- [Exercise]:
Wherever the string "years" shows up in the data below, copy the whole line.

(Stored data)
((

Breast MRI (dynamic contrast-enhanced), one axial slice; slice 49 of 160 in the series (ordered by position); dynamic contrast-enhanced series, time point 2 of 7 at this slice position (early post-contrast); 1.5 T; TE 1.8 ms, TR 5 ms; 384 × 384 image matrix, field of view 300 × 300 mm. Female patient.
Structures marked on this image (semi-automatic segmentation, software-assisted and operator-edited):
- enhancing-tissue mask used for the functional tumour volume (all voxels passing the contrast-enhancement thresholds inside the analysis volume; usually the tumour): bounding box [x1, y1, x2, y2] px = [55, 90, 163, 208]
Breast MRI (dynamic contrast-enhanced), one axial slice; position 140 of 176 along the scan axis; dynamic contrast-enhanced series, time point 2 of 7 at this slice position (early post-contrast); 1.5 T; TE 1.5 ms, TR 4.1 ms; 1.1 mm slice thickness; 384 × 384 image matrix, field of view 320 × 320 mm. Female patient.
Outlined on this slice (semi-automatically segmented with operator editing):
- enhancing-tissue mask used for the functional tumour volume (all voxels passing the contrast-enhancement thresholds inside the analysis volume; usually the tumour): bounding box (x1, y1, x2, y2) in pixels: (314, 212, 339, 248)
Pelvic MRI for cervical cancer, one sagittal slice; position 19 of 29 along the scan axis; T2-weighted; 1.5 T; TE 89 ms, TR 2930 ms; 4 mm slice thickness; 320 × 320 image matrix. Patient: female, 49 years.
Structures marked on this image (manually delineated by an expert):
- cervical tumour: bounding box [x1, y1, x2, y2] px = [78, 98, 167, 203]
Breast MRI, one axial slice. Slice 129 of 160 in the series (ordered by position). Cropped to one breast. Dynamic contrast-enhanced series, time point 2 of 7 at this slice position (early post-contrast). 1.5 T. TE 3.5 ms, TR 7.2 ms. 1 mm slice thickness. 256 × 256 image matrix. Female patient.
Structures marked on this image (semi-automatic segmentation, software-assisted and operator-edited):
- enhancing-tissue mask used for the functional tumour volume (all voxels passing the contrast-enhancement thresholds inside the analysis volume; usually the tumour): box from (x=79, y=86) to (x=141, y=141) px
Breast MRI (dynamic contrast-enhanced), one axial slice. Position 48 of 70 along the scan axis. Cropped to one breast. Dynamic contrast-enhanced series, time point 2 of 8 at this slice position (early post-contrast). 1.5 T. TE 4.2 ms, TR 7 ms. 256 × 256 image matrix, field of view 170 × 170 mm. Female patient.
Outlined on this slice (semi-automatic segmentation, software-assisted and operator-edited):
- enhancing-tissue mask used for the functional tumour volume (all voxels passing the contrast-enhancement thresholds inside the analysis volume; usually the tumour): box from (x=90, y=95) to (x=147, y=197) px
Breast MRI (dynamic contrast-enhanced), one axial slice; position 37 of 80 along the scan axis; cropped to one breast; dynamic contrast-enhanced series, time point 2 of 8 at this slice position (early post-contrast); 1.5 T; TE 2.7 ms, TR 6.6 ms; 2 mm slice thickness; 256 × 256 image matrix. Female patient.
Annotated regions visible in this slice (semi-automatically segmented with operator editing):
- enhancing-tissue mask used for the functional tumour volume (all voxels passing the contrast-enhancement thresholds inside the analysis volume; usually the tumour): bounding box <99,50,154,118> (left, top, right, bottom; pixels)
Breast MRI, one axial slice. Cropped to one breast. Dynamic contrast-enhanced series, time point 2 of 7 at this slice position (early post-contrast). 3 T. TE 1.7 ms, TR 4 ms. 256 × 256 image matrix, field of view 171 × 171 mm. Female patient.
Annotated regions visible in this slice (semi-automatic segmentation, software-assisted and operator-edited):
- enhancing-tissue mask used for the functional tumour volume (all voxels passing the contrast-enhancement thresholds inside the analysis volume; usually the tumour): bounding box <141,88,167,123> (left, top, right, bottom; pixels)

))
((

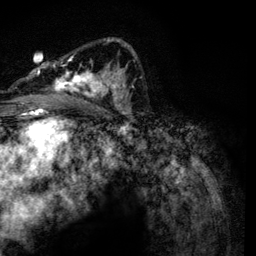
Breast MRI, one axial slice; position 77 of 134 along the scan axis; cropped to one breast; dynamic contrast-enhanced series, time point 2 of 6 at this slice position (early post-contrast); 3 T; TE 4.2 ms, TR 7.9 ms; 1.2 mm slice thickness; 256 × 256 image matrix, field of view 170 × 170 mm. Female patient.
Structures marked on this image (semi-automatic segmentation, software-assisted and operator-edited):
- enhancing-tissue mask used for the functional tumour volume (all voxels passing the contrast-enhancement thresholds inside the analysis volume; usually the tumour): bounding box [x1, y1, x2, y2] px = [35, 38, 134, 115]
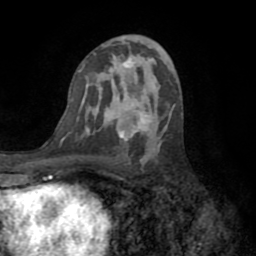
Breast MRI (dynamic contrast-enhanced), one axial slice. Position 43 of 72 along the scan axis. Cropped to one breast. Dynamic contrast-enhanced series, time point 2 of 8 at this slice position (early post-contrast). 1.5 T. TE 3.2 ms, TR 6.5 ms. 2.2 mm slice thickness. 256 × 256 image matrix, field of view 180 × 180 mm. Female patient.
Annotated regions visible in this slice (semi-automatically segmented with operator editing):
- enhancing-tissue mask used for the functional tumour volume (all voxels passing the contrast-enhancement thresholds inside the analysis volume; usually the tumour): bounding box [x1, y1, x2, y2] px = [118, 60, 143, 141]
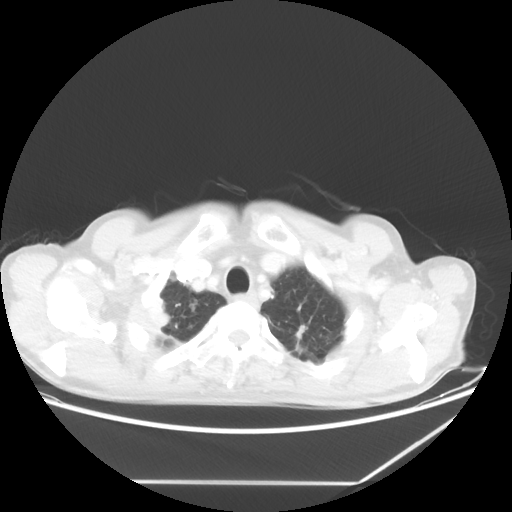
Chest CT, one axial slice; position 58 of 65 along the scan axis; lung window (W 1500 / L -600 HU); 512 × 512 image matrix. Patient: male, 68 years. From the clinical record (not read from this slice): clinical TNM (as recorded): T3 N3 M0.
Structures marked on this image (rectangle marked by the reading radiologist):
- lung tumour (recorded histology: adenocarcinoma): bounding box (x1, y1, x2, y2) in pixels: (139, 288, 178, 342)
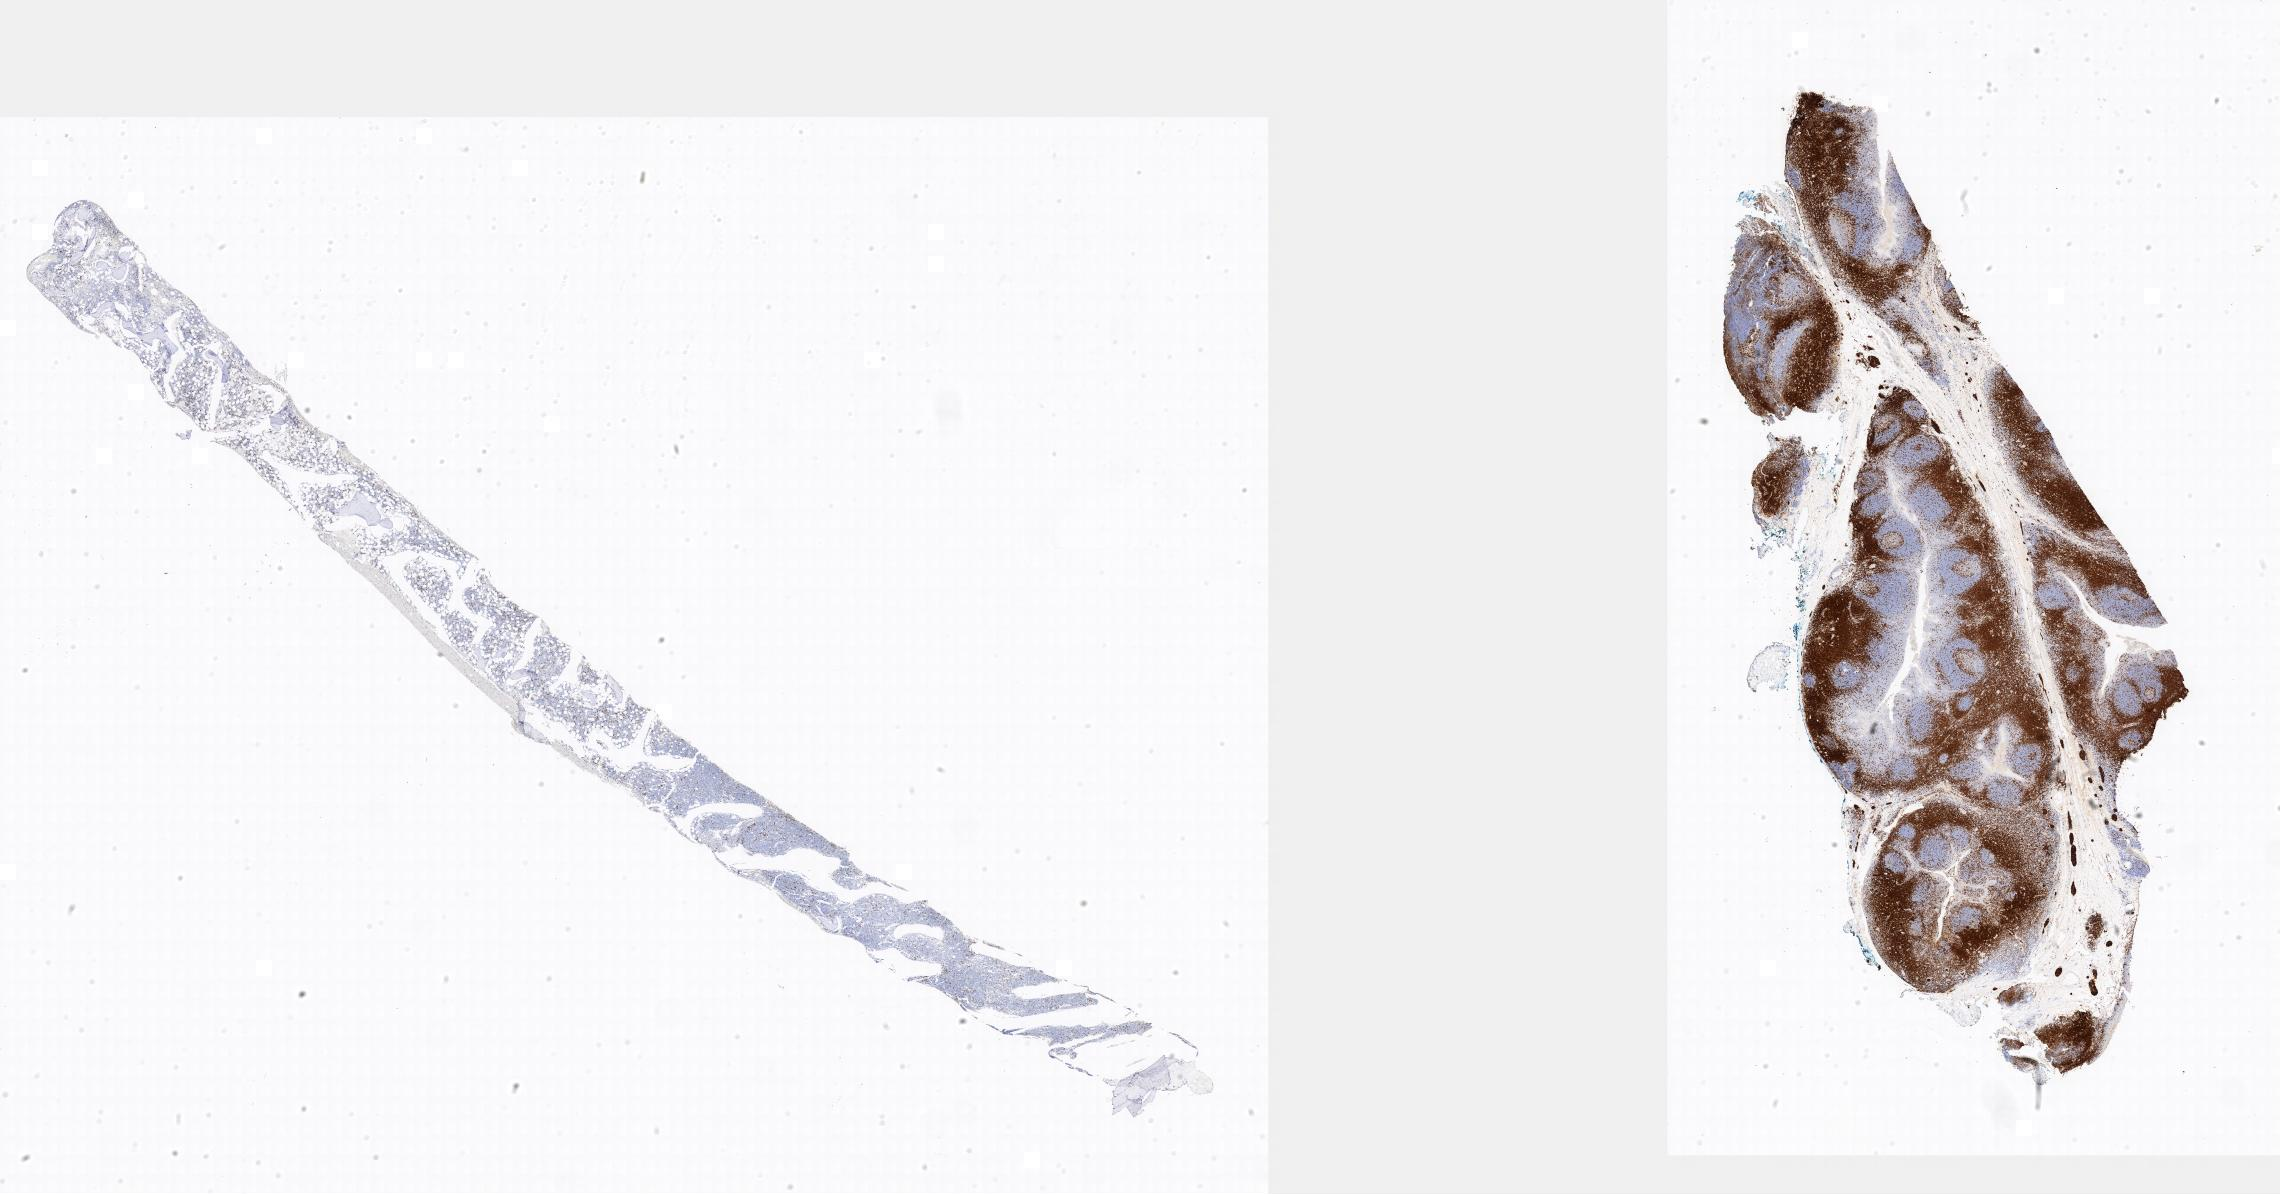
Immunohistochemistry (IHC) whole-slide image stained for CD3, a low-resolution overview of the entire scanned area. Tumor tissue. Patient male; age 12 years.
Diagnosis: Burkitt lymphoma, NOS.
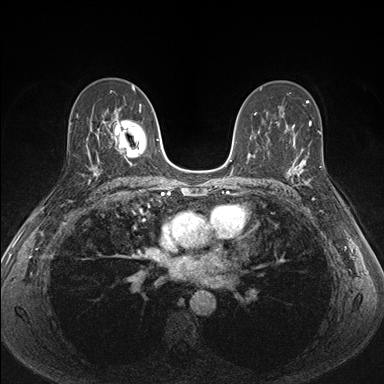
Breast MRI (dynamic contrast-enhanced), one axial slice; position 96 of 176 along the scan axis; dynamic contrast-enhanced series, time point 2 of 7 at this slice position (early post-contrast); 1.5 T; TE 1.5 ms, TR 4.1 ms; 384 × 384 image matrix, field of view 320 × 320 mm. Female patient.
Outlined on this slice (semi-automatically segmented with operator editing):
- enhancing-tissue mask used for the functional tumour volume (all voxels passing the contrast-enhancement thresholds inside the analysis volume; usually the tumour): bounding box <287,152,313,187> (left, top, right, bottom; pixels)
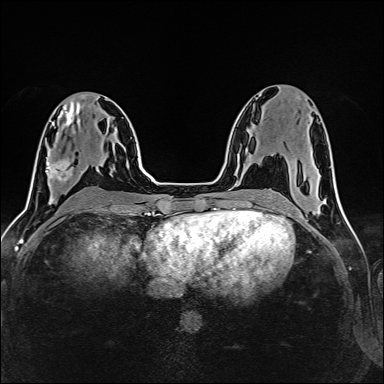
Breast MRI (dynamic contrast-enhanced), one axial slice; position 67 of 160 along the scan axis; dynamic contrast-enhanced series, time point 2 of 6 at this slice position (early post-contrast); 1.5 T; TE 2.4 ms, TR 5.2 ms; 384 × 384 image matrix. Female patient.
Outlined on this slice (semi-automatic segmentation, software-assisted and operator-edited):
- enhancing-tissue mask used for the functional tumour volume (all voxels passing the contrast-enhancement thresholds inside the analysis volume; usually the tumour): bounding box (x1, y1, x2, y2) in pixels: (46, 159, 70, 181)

))
((

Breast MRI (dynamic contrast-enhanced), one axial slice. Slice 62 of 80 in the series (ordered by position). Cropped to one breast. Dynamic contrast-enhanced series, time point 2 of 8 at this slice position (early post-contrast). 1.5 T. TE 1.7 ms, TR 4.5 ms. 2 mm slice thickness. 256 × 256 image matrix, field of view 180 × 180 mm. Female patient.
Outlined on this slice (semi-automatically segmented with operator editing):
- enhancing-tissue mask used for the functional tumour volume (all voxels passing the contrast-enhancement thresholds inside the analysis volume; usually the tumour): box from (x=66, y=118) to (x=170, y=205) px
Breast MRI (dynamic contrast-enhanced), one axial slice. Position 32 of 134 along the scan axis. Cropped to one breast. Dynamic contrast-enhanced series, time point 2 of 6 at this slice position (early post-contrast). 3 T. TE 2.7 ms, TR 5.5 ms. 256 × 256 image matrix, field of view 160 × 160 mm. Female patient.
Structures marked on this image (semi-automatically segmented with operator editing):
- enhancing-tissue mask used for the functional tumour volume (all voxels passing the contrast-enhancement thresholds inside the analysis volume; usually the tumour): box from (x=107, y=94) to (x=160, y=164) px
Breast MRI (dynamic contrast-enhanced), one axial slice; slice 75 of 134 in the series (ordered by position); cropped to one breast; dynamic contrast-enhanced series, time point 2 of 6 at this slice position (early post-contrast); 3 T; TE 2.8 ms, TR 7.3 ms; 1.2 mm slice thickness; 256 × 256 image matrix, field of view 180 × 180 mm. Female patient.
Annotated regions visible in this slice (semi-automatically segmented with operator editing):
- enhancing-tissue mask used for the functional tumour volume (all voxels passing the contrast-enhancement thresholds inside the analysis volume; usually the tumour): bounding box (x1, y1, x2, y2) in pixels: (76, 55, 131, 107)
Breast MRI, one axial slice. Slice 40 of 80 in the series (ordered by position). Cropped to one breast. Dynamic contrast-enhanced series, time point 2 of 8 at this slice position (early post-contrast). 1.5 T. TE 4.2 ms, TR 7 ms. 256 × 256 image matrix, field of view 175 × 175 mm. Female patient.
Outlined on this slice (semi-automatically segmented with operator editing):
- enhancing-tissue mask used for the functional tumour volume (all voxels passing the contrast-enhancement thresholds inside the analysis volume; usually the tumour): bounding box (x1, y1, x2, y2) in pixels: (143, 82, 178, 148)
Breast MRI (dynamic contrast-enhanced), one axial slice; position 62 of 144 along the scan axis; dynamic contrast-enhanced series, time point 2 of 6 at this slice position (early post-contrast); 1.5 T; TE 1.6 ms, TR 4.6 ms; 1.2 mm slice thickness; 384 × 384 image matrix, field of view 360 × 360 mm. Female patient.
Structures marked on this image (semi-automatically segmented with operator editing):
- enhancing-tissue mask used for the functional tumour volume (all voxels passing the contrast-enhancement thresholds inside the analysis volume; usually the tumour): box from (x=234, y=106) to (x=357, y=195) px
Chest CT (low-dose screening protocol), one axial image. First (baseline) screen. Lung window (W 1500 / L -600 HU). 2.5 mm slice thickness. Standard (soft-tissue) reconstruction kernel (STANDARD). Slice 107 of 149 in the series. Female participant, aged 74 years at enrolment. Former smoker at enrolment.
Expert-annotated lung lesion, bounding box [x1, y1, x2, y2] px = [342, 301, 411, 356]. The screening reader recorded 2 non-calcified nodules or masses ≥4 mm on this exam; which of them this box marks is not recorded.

))

- [Written solution]:
Pelvic MRI for cervical cancer, one sagittal slice; position 19 of 29 along the scan axis; T2-weighted; 1.5 T; TE 89 ms, TR 2930 ms; 4 mm slice thickness; 320 × 320 image matrix. Patient: female, 49 years.
Chest CT, one axial slice; position 58 of 65 along the scan axis; lung window (W 1500 / L -600 HU); 512 × 512 image matrix. Patient: male, 68 years. From the clinical record (not read from this slice): clinical TNM (as recorded): T3 N3 M0.
Immunohistochemistry (IHC) whole-slide image stained for CD3, a low-resolution overview of the entire scanned area. Tumor tissue. Patient male; age 12 years.
Chest CT (low-dose screening protocol), one axial image. First (baseline) screen. Lung window (W 1500 / L -600 HU). 2.5 mm slice thickness. Standard (soft-tissue) reconstruction kernel (STANDARD). Slice 107 of 149 in the series. Female participant, aged 74 years at enrolment. Former smoker at enrolment.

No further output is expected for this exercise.